In a California case where the dealing was with a stranger and at arms' length, a grantor who had a deed ready for delivery and was to deliver it upon the grantee's executing a mortgage to secure the purchase money, allowed the grantee to take it from the room and be absent with it for a half hour during which time he conveyed to an innocent purchaser for value, it was held: "That the act of the grantor in allowing the deed to be removed from the room, before the execution of the mortgage, even conceding it to be negligence on his part, was not such a degree of negligence as to create an estoppel against him in favor of the purchaser without notice, to prevent a plea of non-delivery of the deed to the grantee." Gould v. Wise, 97 Cal. 532.

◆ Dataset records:
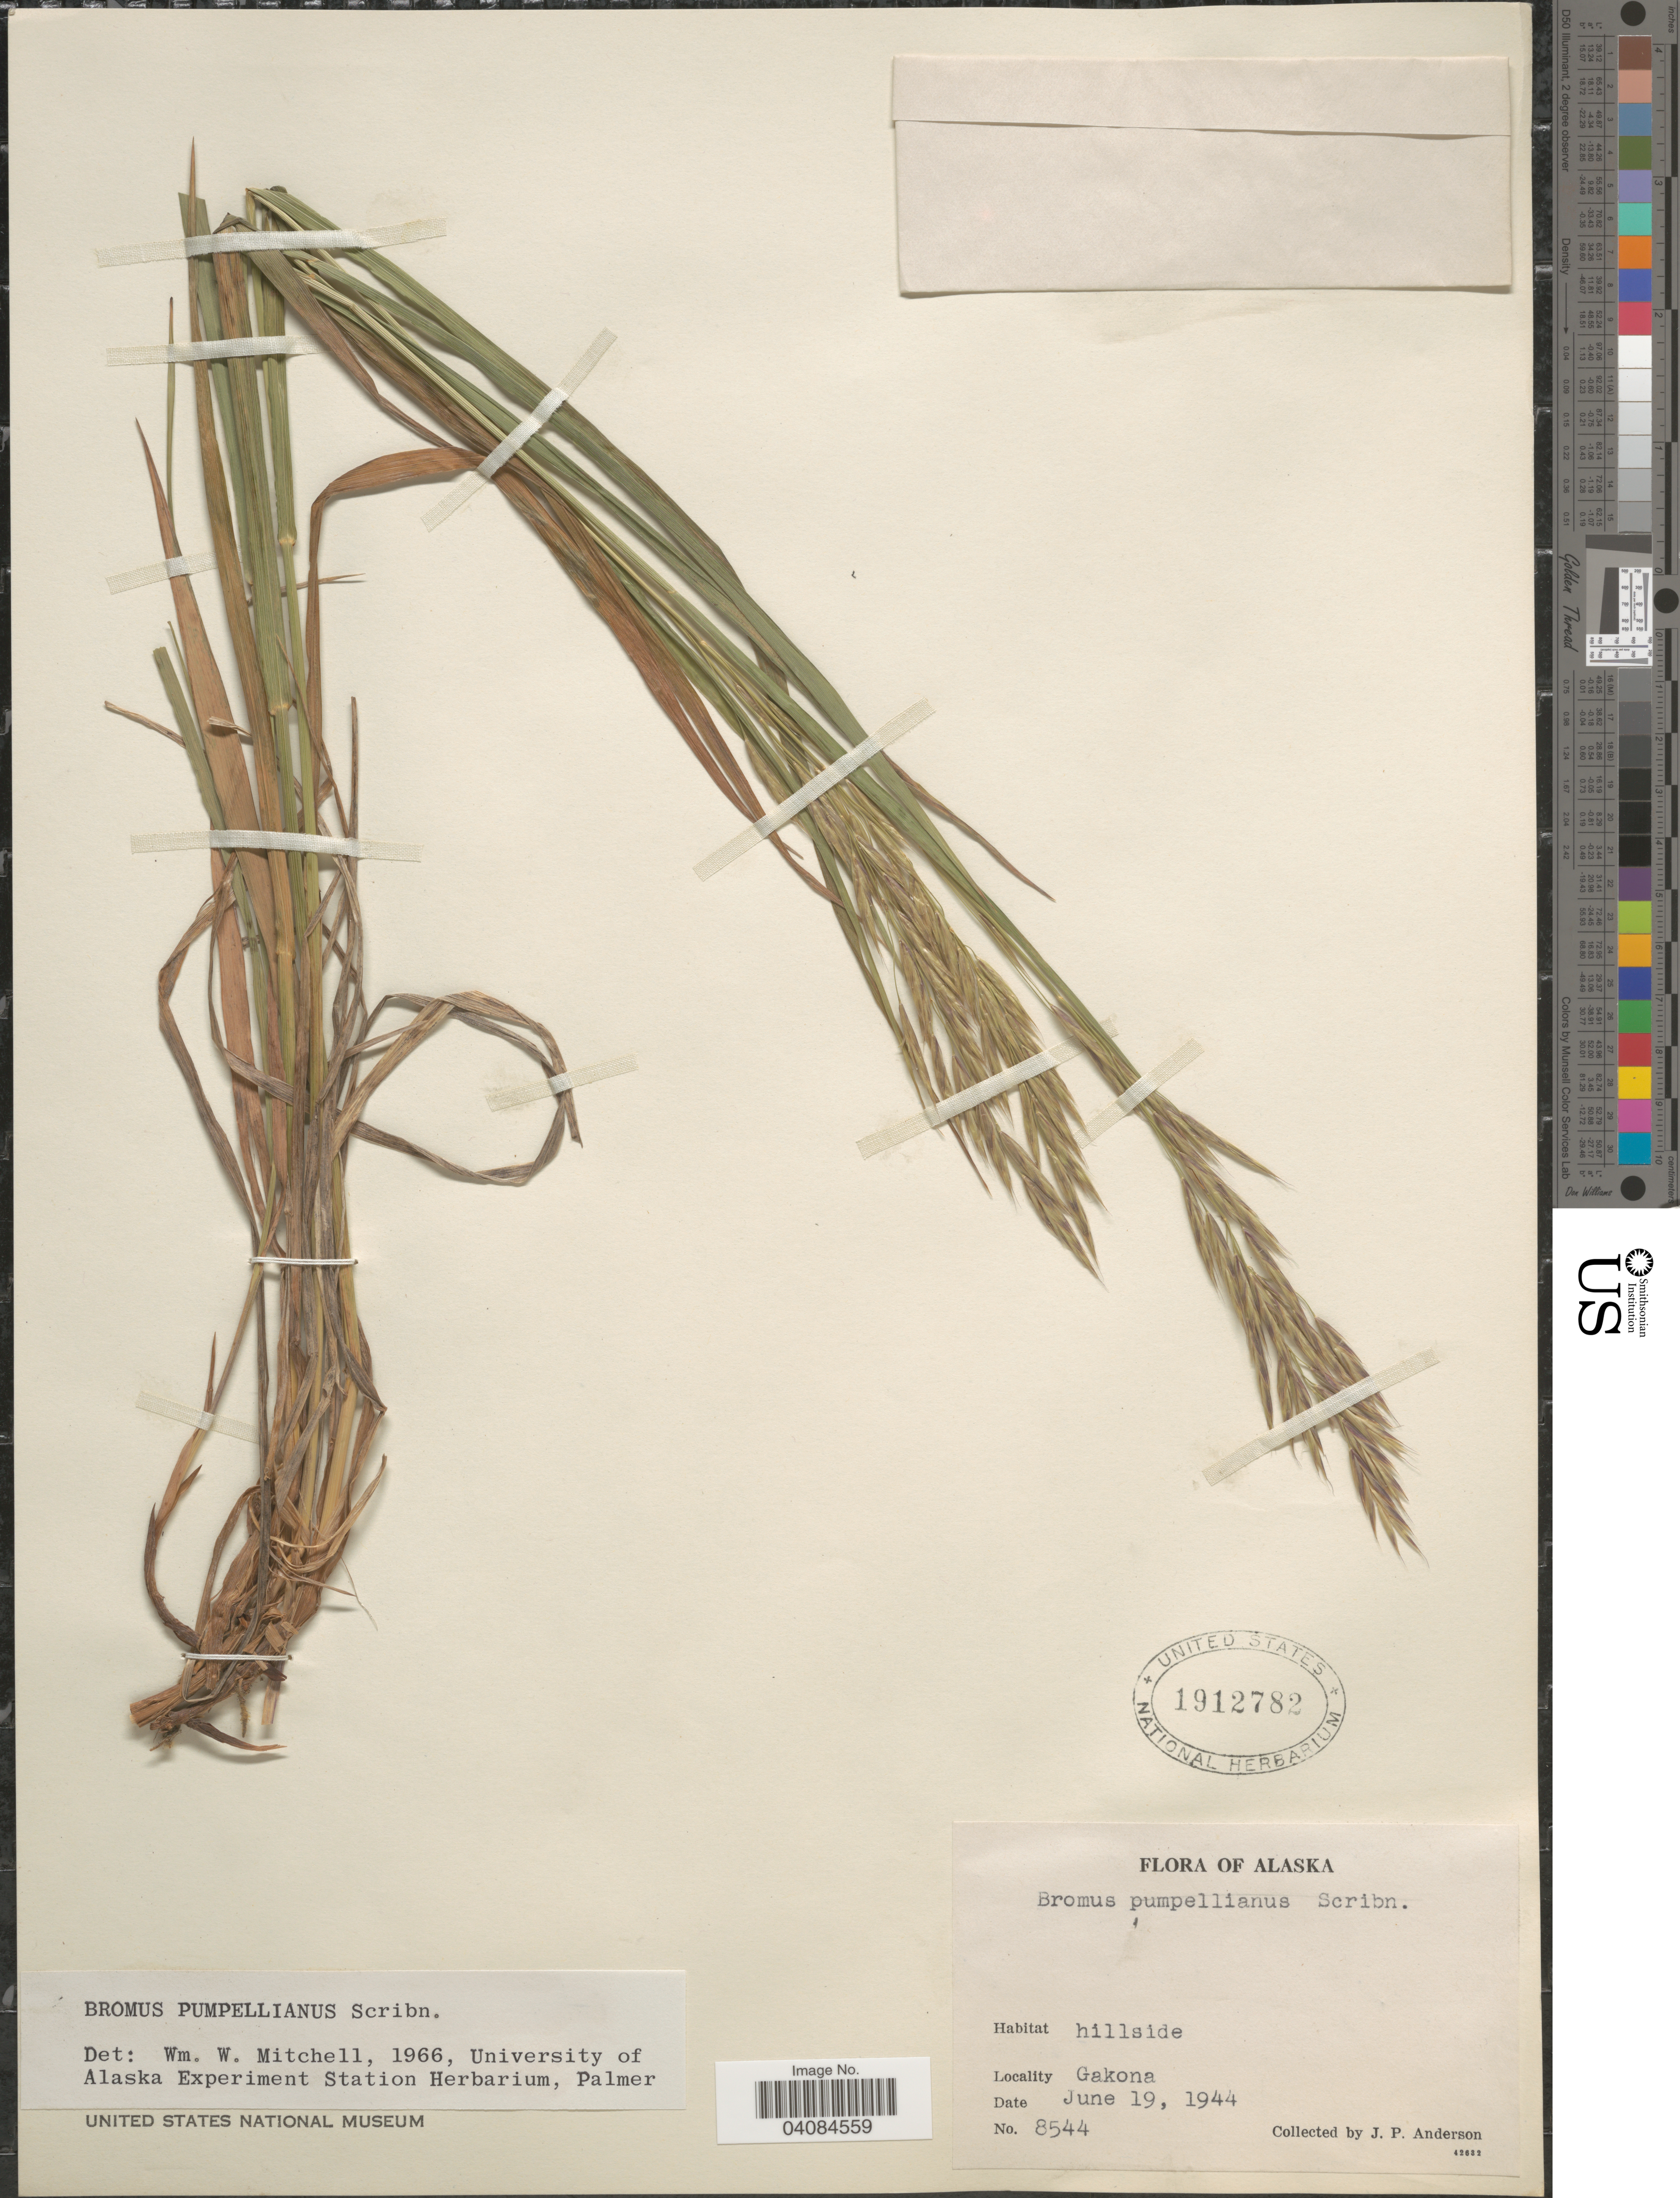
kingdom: Plantae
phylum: Tracheophyta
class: Liliopsida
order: Poales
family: Poaceae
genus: Bromus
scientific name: Bromus pumpellianus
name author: Scribn.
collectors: J. P. Anderson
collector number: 8544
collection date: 1944-06-19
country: United States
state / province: Alaska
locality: Hillside. Gakona.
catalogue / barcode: US 1912782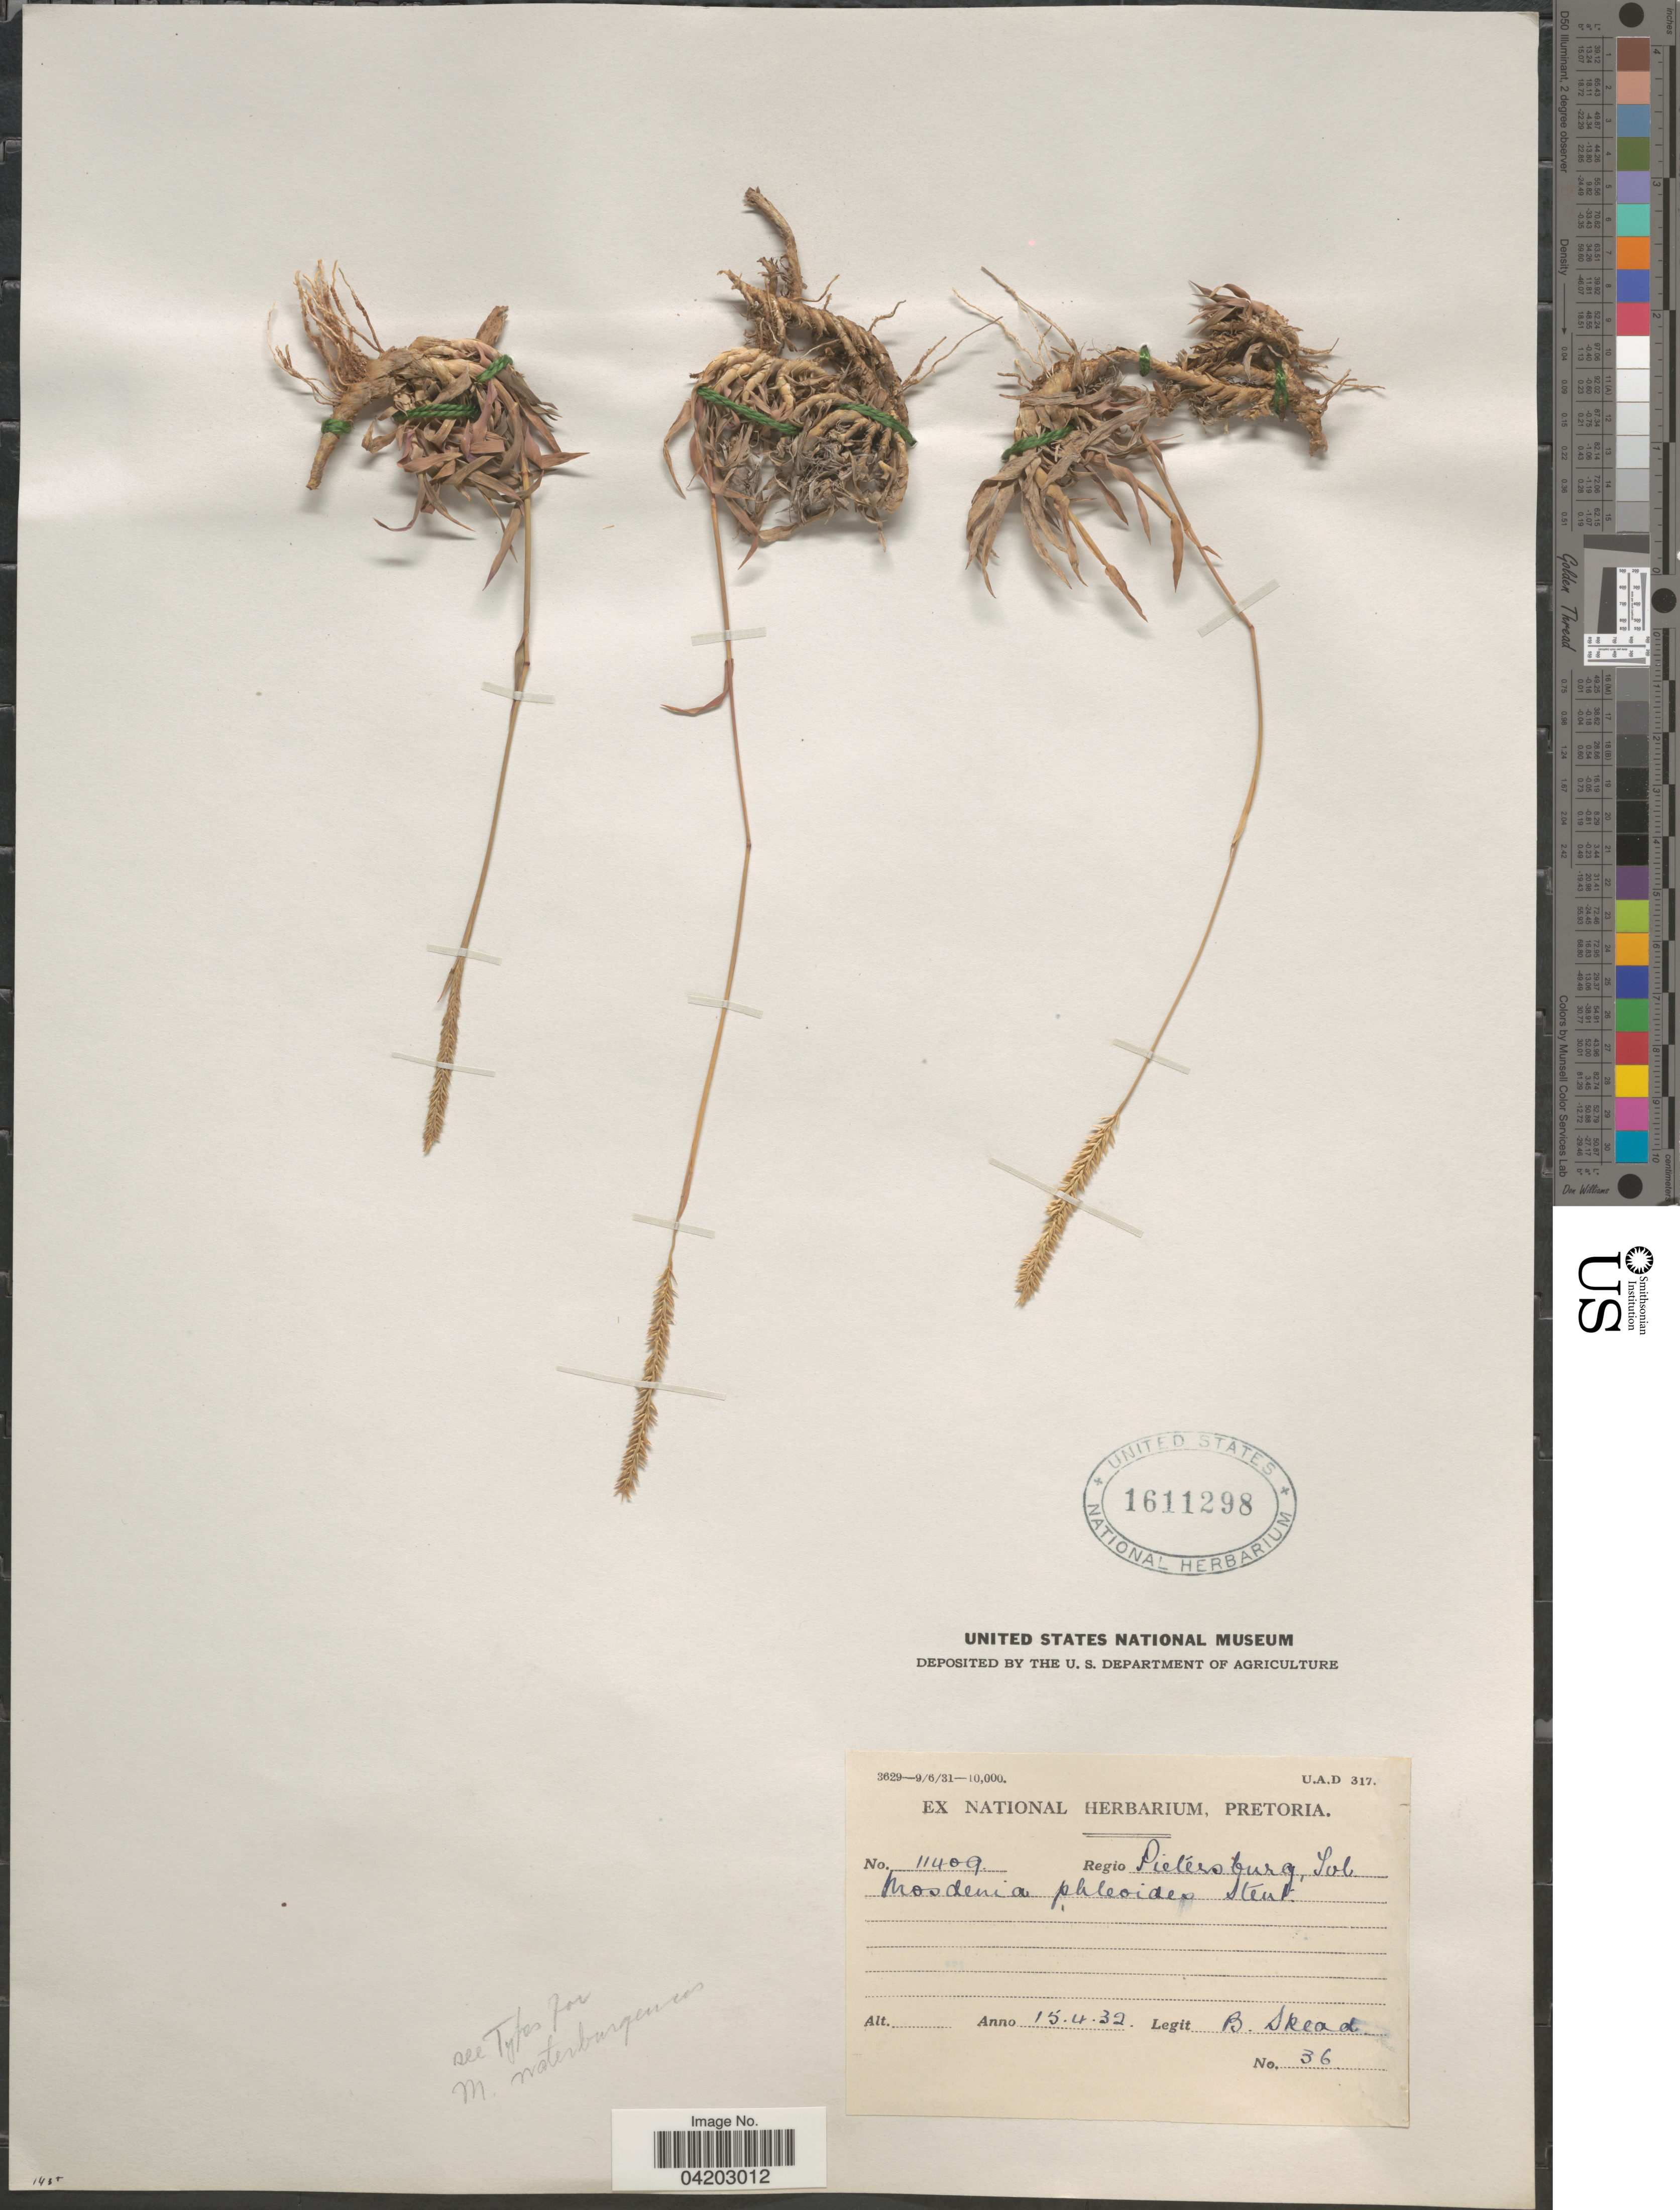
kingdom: Plantae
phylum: Tracheophyta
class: Liliopsida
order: Poales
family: Poaceae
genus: Mosdenia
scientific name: Mosdenia leptostachys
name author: (Ficalho & Hiern) Clayton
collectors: B. Skead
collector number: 36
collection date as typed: Transcribed d/m/y: 15/4/32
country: South Africa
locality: Regio Pietersburg, Tvl.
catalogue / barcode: US 1611298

◆ Problem 1: Decide whether each statement agrees with the Gould v. Wise passage: (a) the grantee was gone with the deed for half an hour; (b) the grantor was to hand over the deed once the grantee paid the purchase money in cash; (c) the court held the grantor estopped from pleading non-delivery. Answer yes or no for each, quoting the words of the passage that decide it.
◆ Problem 2: According to the Gould v. Wise passage, to whom did the grantee convey during the half hour he had the deed?
◆ Problem 3: Please repeat the part of the Gould v. Wise passage that opens with the words containing "In a California" and closes with "97 Cal. 532.".
The records have no connection to the Gould v. Wise passage.

◆ Final result 1:
(a) Yes: "be absent with it for a half hour"
(b) No: "upon the grantee's executing a mortgage to secure the purchase money"
(c) No: "was not such a degree of negligence as to create an estoppel against him"

◆ Final result 2: To an innocent purchaser for value.

◆ Final result 3:
In a California case where the dealing was with a stranger and at arms' length, a grantor who had a deed ready for delivery and was to deliver it upon the grantee's executing a mortgage to secure the purchase money, allowed the grantee to take it from the room and be absent with it for a half hour during which time he conveyed to an innocent purchaser for value, it was held: "That the act of the grantor in allowing the deed to be removed from the room, before the execution of the mortgage, even conceding it to be negligence on his part, was not such a degree of negligence as to create an estoppel against him in favor of the purchaser without notice, to prevent a plea of non-delivery of the deed to the grantee." Gould v. Wise, 97 Cal. 532.